CONCEPT Cited by 1 source
Document sharding¶
Definition¶
Document sharding is the horizontal-scale-out primitive used in Meta's SilverTorch retrieval substrate when "the neural network exceeds a single host's capacity" (Source: sources/2026-05-26-meta-silvertorch-index-as-model-a-new-retrieval-paradigm-for-recommendation-systems):
"We use document sharding: split the item inventory (videos, posts, photos) across hosts, like splitting a large library's catalog across branches."
In recsys-retrieval terminology, "documents" = candidate items (videos / posts / photos / ads); "sharding" = partition the item set across hosts so each host holds a subset. At request time, the user's query vector fans out to all shards in parallel, each shard returns its local top-K, and the per-shard top-K's are merged into a global top-K.
Why it's the third tier of scale-out¶
SilverTorch's scale-up-first strategy proceeds in tiers:
- Scale up on a single GPU by orchestrating its memory hierarchy (SRAM → HBM → host DRAM → remote DRAM).
- Scale out within a host across high-bandwidth GPU-to-GPU interconnects.
- Document-shard across hosts — this concept.
- Sparse-table sharding via TorchRec for embedding tables, which follows independent placement rules.
Document sharding sits at the boundary where single-host capacity is exceeded — when the dense retrieval model + item-index tensors no longer fit in one machine's memory hierarchy.
Why it works¶
The retrieval workload is inherently embarrassingly-parallel across the item axis. Each shard can independently:
- Run ANN search over its local item subset.
- Apply eligibility filtering on its local items.
- Compute composite scores on its local survivors.
The merge stage is cheap — N shards each return small top-K sets, the global top-K is a single sort. This is why document sharding scales near-linearly with shard count for the retrieval workload: per-request work scales with total_items / num_shards, the merge overhead scales with num_shards × top_K_per_shard, and for typical operating points the per-shard work dominates.
What's not shared across shards¶
Each shard runs an independent SilverTorch model instance with its own slice of item embeddings. What is shared:
- The user-tower computation — the user query embedding is computed once and fanned out to all shards (the tower itself can be replicated on every shard).
- The model architecture and weights for the shared layers (user tower, neural reranker, scoring) — shipped to every shard via standard model deployment.
- Streaming weight updates — apply per-tensor, but routed to the shard that owns the affected item.
Relationship to other sharding primitives on the wiki¶
- concepts/dynamic-sharding focuses on online resharding (adding / removing shards while serving).

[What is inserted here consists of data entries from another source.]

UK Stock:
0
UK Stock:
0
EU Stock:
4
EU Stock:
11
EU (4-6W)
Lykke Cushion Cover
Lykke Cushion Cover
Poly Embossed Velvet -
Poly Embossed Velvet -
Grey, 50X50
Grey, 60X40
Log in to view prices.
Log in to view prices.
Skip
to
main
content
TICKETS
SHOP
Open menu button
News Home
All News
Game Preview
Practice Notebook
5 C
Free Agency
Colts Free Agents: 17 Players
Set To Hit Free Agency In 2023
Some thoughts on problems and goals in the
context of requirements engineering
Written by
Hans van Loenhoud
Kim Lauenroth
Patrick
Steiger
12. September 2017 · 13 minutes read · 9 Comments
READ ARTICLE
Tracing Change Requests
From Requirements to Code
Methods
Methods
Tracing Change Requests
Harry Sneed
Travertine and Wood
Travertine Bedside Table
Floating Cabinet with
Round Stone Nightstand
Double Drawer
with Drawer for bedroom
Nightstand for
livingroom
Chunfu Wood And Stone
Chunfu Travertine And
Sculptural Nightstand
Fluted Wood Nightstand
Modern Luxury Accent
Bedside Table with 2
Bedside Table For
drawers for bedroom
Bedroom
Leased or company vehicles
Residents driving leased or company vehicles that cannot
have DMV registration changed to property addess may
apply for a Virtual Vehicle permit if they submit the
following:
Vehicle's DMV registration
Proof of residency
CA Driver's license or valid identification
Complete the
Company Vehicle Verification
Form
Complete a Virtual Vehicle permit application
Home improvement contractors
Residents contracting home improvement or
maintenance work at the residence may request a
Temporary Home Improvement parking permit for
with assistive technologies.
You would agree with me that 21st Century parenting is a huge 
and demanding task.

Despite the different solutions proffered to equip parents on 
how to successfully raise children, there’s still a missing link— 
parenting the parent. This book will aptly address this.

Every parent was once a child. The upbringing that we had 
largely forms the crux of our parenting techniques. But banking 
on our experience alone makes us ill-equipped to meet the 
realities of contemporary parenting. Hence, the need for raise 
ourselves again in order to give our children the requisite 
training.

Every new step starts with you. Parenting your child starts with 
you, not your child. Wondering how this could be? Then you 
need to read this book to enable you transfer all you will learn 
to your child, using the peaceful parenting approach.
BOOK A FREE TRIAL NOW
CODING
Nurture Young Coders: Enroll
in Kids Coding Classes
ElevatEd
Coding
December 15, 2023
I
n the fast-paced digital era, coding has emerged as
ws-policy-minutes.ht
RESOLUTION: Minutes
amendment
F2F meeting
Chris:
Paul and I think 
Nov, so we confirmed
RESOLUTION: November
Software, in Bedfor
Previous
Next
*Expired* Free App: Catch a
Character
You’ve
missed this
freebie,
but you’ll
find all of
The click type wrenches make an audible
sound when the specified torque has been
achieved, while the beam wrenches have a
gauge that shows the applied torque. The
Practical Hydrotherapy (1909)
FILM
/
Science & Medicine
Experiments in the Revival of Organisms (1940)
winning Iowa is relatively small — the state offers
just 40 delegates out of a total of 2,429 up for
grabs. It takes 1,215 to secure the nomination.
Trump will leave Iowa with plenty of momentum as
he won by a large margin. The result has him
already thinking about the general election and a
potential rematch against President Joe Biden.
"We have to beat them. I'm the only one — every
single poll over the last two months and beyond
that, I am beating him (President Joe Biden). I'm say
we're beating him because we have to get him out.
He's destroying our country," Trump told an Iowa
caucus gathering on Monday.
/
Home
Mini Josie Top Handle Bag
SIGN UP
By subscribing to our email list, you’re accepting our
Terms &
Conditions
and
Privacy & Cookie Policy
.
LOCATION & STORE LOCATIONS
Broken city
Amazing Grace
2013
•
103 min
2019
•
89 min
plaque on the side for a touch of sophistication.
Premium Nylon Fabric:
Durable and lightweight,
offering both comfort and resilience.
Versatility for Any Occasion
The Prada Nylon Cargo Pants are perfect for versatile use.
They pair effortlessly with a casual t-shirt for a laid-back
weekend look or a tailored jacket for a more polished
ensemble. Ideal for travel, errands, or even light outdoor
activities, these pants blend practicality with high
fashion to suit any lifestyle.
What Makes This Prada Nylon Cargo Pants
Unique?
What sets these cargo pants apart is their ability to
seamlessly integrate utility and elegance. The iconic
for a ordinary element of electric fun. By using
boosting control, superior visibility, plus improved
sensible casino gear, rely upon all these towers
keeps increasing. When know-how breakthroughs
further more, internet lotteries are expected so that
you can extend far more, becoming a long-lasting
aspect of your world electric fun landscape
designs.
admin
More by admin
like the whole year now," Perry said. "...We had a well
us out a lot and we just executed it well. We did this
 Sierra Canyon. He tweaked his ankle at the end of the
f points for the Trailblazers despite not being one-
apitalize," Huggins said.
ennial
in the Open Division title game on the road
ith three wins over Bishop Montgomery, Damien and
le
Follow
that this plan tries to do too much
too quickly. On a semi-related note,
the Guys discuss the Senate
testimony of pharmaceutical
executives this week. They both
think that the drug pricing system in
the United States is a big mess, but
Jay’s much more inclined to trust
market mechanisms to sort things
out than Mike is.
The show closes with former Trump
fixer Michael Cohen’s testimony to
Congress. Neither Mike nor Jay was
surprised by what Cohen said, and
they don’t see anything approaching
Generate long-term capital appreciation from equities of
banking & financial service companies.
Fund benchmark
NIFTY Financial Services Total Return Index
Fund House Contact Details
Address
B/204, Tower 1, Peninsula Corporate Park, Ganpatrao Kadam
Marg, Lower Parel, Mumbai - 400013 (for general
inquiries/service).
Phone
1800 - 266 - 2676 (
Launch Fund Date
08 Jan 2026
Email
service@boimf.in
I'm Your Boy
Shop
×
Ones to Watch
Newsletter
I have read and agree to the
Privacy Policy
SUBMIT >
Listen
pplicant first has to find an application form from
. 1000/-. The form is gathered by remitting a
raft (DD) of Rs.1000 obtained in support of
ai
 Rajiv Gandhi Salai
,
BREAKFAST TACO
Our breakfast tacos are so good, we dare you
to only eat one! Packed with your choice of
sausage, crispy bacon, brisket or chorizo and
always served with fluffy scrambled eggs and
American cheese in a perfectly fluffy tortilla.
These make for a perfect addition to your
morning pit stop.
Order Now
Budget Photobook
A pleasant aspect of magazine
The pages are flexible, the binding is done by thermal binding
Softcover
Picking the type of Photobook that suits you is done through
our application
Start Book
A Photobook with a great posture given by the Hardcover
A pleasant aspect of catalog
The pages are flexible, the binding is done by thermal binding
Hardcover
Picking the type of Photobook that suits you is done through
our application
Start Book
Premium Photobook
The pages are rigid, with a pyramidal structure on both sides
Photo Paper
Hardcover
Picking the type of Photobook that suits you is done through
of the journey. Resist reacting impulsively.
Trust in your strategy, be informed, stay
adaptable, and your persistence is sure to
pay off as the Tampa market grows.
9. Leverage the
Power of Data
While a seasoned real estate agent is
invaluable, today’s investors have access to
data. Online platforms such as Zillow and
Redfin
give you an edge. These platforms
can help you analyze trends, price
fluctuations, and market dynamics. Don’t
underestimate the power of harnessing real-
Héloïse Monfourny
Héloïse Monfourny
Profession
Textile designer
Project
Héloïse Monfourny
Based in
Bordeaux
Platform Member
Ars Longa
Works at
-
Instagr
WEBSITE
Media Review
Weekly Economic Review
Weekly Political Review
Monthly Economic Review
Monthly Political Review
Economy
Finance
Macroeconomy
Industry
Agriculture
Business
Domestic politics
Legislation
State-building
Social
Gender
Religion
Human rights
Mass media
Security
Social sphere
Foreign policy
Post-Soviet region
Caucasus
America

- concepts/multi-card-embedding-sharding is the within-host multi-GPU embedding-table instance — splitting one embedding table across cards on the same machine. Document sharding sits one tier above this (across hosts, not within one host).
- systems/torchrec is the library that orchestrates sparse-table sharding across the GPU memory hierarchy. Document sharding is the dense-model horizontal scale-out tier complementary to TorchRec's sparse-table sharding — they address different model dimensions.
Caveats¶
- The post does not disclose the document-sharding policy: hash-based / range-based / popularity-aware / freshness-aware. Each has different cost/quality tradeoffs (popularity-aware reduces tail-latency variance but complicates streaming updates; range-based simplifies updates but creates hot shards on viral content).
- Replication factor across shards is not disclosed — likely production deployments replicate each shard for availability + load.
- The merge stage's exact algorithm (parallel top-K merge, global re-rank, ...) is not detailed.
- The shard count at which SilverTorch operates in production is not disclosed.